Exercise objective: Images aside, the whole listing should be written out word for word.

Source material:

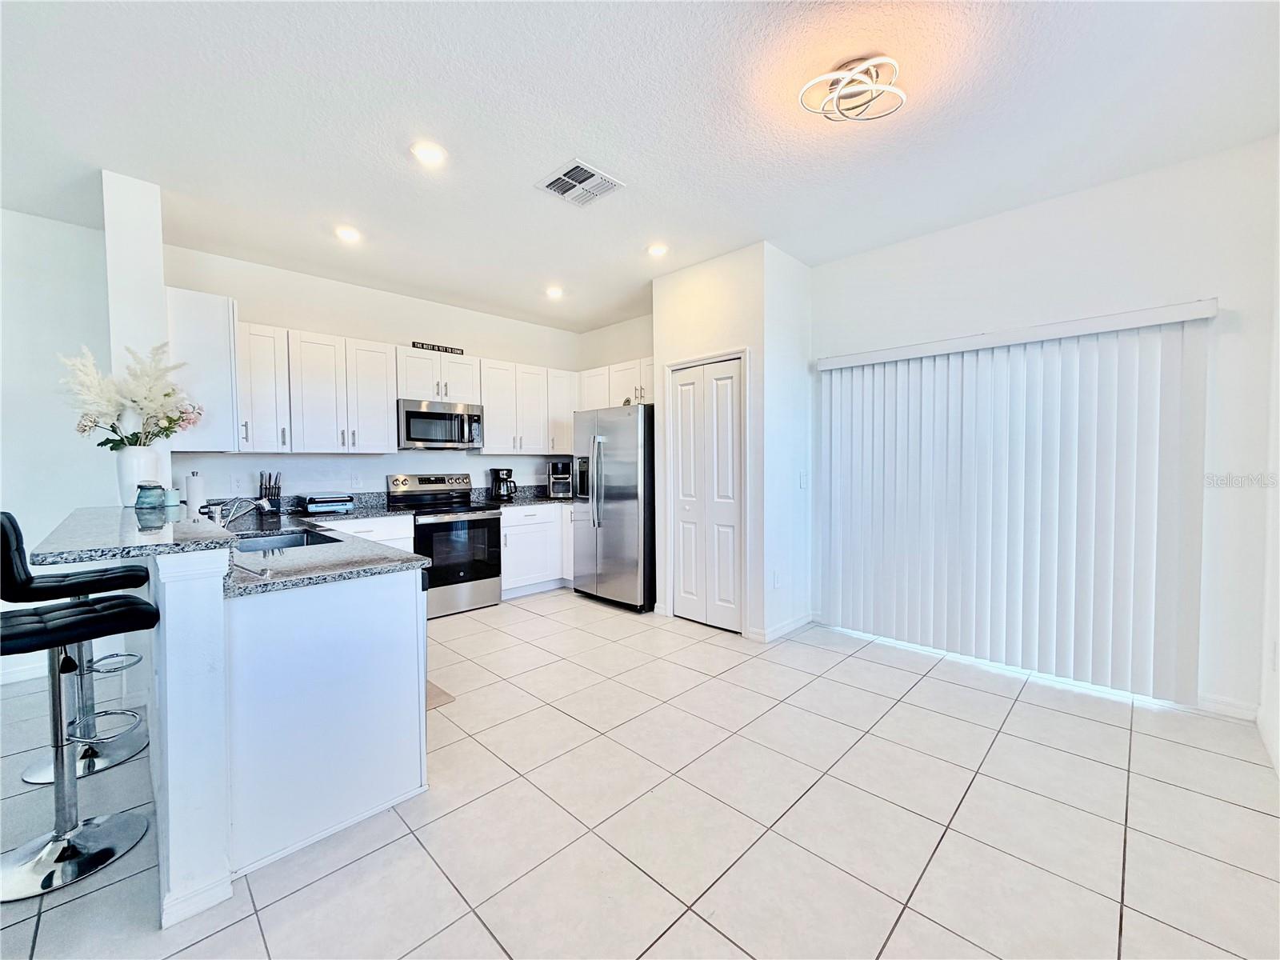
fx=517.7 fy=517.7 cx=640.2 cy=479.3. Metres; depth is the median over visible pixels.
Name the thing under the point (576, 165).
ceiling vent
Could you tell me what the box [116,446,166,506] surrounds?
vase
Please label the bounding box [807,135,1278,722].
right wall
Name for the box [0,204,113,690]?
left wall
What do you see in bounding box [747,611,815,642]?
baseboard
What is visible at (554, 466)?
air fryer
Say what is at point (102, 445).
flower arrangement
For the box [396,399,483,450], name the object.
microwave
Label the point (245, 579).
granite countertop
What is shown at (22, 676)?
baseboard
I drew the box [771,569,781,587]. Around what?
wall socket
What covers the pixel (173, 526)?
bar countertop
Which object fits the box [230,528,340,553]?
sink
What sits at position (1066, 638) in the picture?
vertical blind
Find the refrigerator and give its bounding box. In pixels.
[572,402,655,612]
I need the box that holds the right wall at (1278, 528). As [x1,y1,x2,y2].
[1257,148,1279,778]
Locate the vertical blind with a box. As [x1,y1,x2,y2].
[816,300,1213,702]
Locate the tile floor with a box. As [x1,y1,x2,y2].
[0,592,1279,959]
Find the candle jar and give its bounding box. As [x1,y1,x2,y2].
[135,481,165,510]
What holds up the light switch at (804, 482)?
attached to the closet side wall
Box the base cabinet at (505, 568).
[498,504,572,598]
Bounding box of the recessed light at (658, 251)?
[646,242,668,257]
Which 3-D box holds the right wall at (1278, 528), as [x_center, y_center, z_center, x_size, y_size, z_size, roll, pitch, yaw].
[1.402,-0.146,0.780,4.876,2.820,0.136,-2,3,-45]
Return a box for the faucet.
[208,496,265,528]
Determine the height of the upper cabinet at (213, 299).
0.942 m
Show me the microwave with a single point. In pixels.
(412, 412)
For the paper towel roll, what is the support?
on the granite countertop at (245, 579)
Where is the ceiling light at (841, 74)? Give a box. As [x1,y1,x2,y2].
[799,55,906,122]
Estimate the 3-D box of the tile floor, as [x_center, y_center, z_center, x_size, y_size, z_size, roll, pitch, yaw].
[-0.859,1.275,1.937,7.424,0.099,6.281,-2,3,-45]
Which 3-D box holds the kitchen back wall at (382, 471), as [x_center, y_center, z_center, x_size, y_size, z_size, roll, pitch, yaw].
[-2.007,-0.260,4.867,3.804,2.804,0.133,-2,3,-45]
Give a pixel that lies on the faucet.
(242, 512)
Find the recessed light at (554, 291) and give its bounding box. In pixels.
[544,284,563,298]
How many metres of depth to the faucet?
2.63 m
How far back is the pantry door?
4.00 m
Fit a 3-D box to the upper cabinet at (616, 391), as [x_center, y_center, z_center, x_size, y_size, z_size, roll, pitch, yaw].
[-0.091,-0.939,5.209,0.386,0.471,1.142,-2,3,-45]
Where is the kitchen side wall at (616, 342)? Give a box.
[578,312,653,370]
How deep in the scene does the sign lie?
4.64 m
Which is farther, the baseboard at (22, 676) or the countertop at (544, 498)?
the countertop at (544, 498)
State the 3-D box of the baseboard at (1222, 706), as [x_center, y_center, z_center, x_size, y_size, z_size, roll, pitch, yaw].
[2.900,1.134,2.607,0.013,0.091,0.430,-2,3,-45]
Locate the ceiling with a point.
(558, 146)
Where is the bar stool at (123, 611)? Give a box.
[0,590,157,902]
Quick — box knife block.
[257,471,281,514]
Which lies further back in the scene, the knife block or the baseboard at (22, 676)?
the knife block
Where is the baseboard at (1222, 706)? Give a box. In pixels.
[1196,693,1259,721]
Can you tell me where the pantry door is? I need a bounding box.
[670,355,743,634]
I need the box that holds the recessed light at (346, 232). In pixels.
[334,224,361,242]
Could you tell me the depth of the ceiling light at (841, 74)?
1.99 m
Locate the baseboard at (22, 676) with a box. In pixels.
[0,658,46,684]
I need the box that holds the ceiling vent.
[535,158,624,206]
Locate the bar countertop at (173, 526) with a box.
[31,504,239,565]
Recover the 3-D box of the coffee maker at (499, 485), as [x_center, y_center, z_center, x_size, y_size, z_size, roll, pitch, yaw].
[-1.351,0.044,5.106,0.193,0.310,0.232,-2,3,-45]
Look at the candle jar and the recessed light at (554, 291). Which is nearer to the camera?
the candle jar
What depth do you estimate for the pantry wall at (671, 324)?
3.83 m
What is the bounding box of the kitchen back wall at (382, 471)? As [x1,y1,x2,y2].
[164,244,578,506]
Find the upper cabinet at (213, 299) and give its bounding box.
[163,288,239,450]
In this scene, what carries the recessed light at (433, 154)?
in the ceiling
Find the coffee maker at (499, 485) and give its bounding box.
[488,468,516,502]
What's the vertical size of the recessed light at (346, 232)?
0.018 m
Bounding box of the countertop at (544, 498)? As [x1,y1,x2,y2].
[472,484,577,507]
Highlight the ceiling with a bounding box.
[0,0,1279,332]
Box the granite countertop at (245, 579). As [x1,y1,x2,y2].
[204,501,431,594]
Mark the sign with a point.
(433, 348)
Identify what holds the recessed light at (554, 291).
in the ceiling
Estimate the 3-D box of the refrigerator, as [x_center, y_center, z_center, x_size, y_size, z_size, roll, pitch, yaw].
[-0.076,0.228,4.834,0.849,1.764,0.912,-2,3,-45]
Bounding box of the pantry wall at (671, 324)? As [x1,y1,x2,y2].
[648,241,791,641]
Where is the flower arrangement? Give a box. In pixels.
[61,340,202,449]
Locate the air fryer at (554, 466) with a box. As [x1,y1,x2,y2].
[547,459,574,497]
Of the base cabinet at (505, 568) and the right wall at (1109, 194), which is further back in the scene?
the base cabinet at (505, 568)
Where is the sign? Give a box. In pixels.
[412,340,464,354]
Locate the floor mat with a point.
(430, 702)
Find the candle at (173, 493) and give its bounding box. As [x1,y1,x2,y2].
[164,486,180,507]
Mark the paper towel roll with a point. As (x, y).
(194, 493)
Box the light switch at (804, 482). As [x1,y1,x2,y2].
[799,470,808,488]
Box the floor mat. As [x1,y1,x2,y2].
[424,680,455,710]
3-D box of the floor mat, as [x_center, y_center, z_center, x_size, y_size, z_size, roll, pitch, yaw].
[-1.442,1.188,2.875,0.528,0.012,0.735,-2,3,-45]
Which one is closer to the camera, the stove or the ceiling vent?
the ceiling vent
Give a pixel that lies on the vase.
(136, 463)
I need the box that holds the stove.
[387,472,503,616]
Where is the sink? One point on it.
(255, 542)
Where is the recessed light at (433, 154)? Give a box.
[410,140,447,165]
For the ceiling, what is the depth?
2.25 m
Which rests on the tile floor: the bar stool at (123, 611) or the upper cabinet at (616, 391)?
the bar stool at (123, 611)
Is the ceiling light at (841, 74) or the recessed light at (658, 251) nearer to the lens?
the ceiling light at (841, 74)
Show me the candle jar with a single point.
(152, 488)
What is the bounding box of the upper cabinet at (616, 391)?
[577,356,653,409]
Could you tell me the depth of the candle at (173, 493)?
2.65 m
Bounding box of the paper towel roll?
[184,470,206,511]
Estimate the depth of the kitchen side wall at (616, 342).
5.55 m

Solved exercise:
fx=517.7 fy=517.7 cx=640.2 cy=479.3. Metres; depth is the median over visible pixels.
Name the thing under the point (576, 165).
ceiling vent
Could you tell me what the box [116,446,166,506] surrounds?
vase
Please label the bounding box [807,135,1278,722].
right wall
Name for the box [0,204,113,690]?
left wall
What do you see in bounding box [747,611,815,642]?
baseboard
What is visible at (554, 466)?
air fryer
Say what is at point (102, 445).
flower arrangement
For the box [396,399,483,450], name the object.
microwave
Label the point (245, 579).
granite countertop
What is shown at (22, 676)?
baseboard
I drew the box [771,569,781,587]. Around what?
wall socket
What covers the pixel (173, 526)?
bar countertop
Which object fits the box [230,528,340,553]?
sink
What sits at position (1066, 638) in the picture?
vertical blind
Find the refrigerator and give its bounding box. In pixels.
[572,402,655,612]
I need the box that holds the right wall at (1278, 528). As [x1,y1,x2,y2].
[1257,148,1279,778]
Locate the vertical blind with a box. As [x1,y1,x2,y2].
[816,300,1213,702]
Locate the tile floor with a box. As [x1,y1,x2,y2].
[0,592,1279,959]
Find the candle jar and give its bounding box. As [x1,y1,x2,y2].
[135,481,165,510]
What holds up the light switch at (804, 482)?
attached to the closet side wall
Box the base cabinet at (505, 568).
[498,504,572,598]
Bounding box of the recessed light at (658, 251)?
[646,242,668,257]
Which 3-D box holds the right wall at (1278, 528), as [x_center, y_center, z_center, x_size, y_size, z_size, roll, pitch, yaw].
[1.402,-0.146,0.780,4.876,2.820,0.136,-2,3,-45]
Return a box for the faucet.
[208,496,265,528]
Determine the height of the upper cabinet at (213, 299).
0.942 m
Show me the microwave with a single point. In pixels.
(412, 412)
For the paper towel roll, what is the support?
on the granite countertop at (245, 579)
Where is the ceiling light at (841, 74)? Give a box. As [x1,y1,x2,y2].
[799,55,906,122]
Estimate the 3-D box of the tile floor, as [x_center, y_center, z_center, x_size, y_size, z_size, roll, pitch, yaw].
[-0.859,1.275,1.937,7.424,0.099,6.281,-2,3,-45]
Which 3-D box holds the kitchen back wall at (382, 471), as [x_center, y_center, z_center, x_size, y_size, z_size, roll, pitch, yaw].
[-2.007,-0.260,4.867,3.804,2.804,0.133,-2,3,-45]
Give a pixel that lies on the faucet.
(242, 512)
Find the recessed light at (554, 291) and give its bounding box. In pixels.
[544,284,563,298]
How many metres of depth to the faucet?
2.63 m
How far back is the pantry door?
4.00 m
Fit a 3-D box to the upper cabinet at (616, 391), as [x_center, y_center, z_center, x_size, y_size, z_size, roll, pitch, yaw].
[-0.091,-0.939,5.209,0.386,0.471,1.142,-2,3,-45]
Where is the kitchen side wall at (616, 342)? Give a box.
[578,312,653,370]
How deep in the scene does the sign lie?
4.64 m
Which is farther, the baseboard at (22, 676) or the countertop at (544, 498)?
the countertop at (544, 498)
State the 3-D box of the baseboard at (1222, 706), as [x_center, y_center, z_center, x_size, y_size, z_size, roll, pitch, yaw].
[2.900,1.134,2.607,0.013,0.091,0.430,-2,3,-45]
Locate the ceiling with a point.
(558, 146)
Where is the bar stool at (123, 611)? Give a box.
[0,590,157,902]
Quick — box knife block.
[257,471,281,514]
Which lies further back in the scene, the knife block or the baseboard at (22, 676)?
the knife block
Where is the baseboard at (1222, 706)? Give a box. In pixels.
[1196,693,1259,721]
Can you tell me where the pantry door is? I need a bounding box.
[670,355,743,634]
I need the box that holds the recessed light at (346, 232). In pixels.
[334,224,361,242]
Could you tell me the depth of the ceiling light at (841, 74)?
1.99 m
Locate the baseboard at (22, 676) with a box. In pixels.
[0,658,46,684]
I need the box that holds the ceiling vent.
[535,158,624,206]
Locate the bar countertop at (173, 526) with a box.
[31,504,239,565]
Recover the 3-D box of the coffee maker at (499, 485), as [x_center, y_center, z_center, x_size, y_size, z_size, roll, pitch, yaw].
[-1.351,0.044,5.106,0.193,0.310,0.232,-2,3,-45]
Look at the candle jar and the recessed light at (554, 291). Which is nearer to the camera?
the candle jar
What depth do you estimate for the pantry wall at (671, 324)?
3.83 m
What is the bounding box of the kitchen back wall at (382, 471)? As [x1,y1,x2,y2].
[164,244,578,506]
Find the upper cabinet at (213, 299) and give its bounding box.
[163,288,239,450]
In this scene, what carries the recessed light at (433, 154)?
in the ceiling
Find the coffee maker at (499, 485) and give its bounding box.
[488,468,516,502]
What's the vertical size of the recessed light at (346, 232)?
0.018 m
Bounding box of the countertop at (544, 498)? As [x1,y1,x2,y2].
[472,484,577,507]
Highlight the ceiling with a bounding box.
[0,0,1279,332]
Box the granite countertop at (245, 579). As [x1,y1,x2,y2].
[204,501,431,594]
Mark the sign with a point.
(433, 348)
Identify what holds the recessed light at (554, 291).
in the ceiling
Estimate the 3-D box of the refrigerator, as [x_center, y_center, z_center, x_size, y_size, z_size, roll, pitch, yaw].
[-0.076,0.228,4.834,0.849,1.764,0.912,-2,3,-45]
Bounding box of the pantry wall at (671, 324)? As [x1,y1,x2,y2].
[648,241,791,641]
Where is the flower arrangement? Give a box. In pixels.
[61,340,202,449]
Locate the air fryer at (554, 466) with a box. As [x1,y1,x2,y2].
[547,459,574,497]
Of the base cabinet at (505, 568) and the right wall at (1109, 194), which is further back in the scene?
the base cabinet at (505, 568)
Where is the sign? Give a box. In pixels.
[412,340,464,354]
Locate the floor mat with a point.
(430, 702)
Find the candle at (173, 493) and give its bounding box. As [x1,y1,x2,y2].
[164,486,180,507]
Mark the paper towel roll with a point. As (x, y).
(194, 493)
Box the light switch at (804, 482). As [x1,y1,x2,y2].
[799,470,808,488]
Box the floor mat. As [x1,y1,x2,y2].
[424,680,455,710]
3-D box of the floor mat, as [x_center, y_center, z_center, x_size, y_size, z_size, roll, pitch, yaw].
[-1.442,1.188,2.875,0.528,0.012,0.735,-2,3,-45]
Which one is closer to the camera, the stove or the ceiling vent?
the ceiling vent
Give a pixel that lies on the vase.
(136, 463)
I need the box that holds the stove.
[387,472,503,616]
Where is the sink? One point on it.
(255, 542)
Where is the recessed light at (433, 154)? Give a box.
[410,140,447,165]
For the ceiling, what is the depth?
2.25 m
Which rests on the tile floor: the bar stool at (123, 611) or the upper cabinet at (616, 391)?
the bar stool at (123, 611)
Is the ceiling light at (841, 74) or the recessed light at (658, 251) nearer to the lens?
the ceiling light at (841, 74)
Show me the candle jar with a single point.
(152, 488)
What is the bounding box of the upper cabinet at (616, 391)?
[577,356,653,409]
Could you tell me the depth of the candle at (173, 493)?
2.65 m
Bounding box of the paper towel roll?
[184,470,206,511]
Estimate the depth of the kitchen side wall at (616, 342).
5.55 m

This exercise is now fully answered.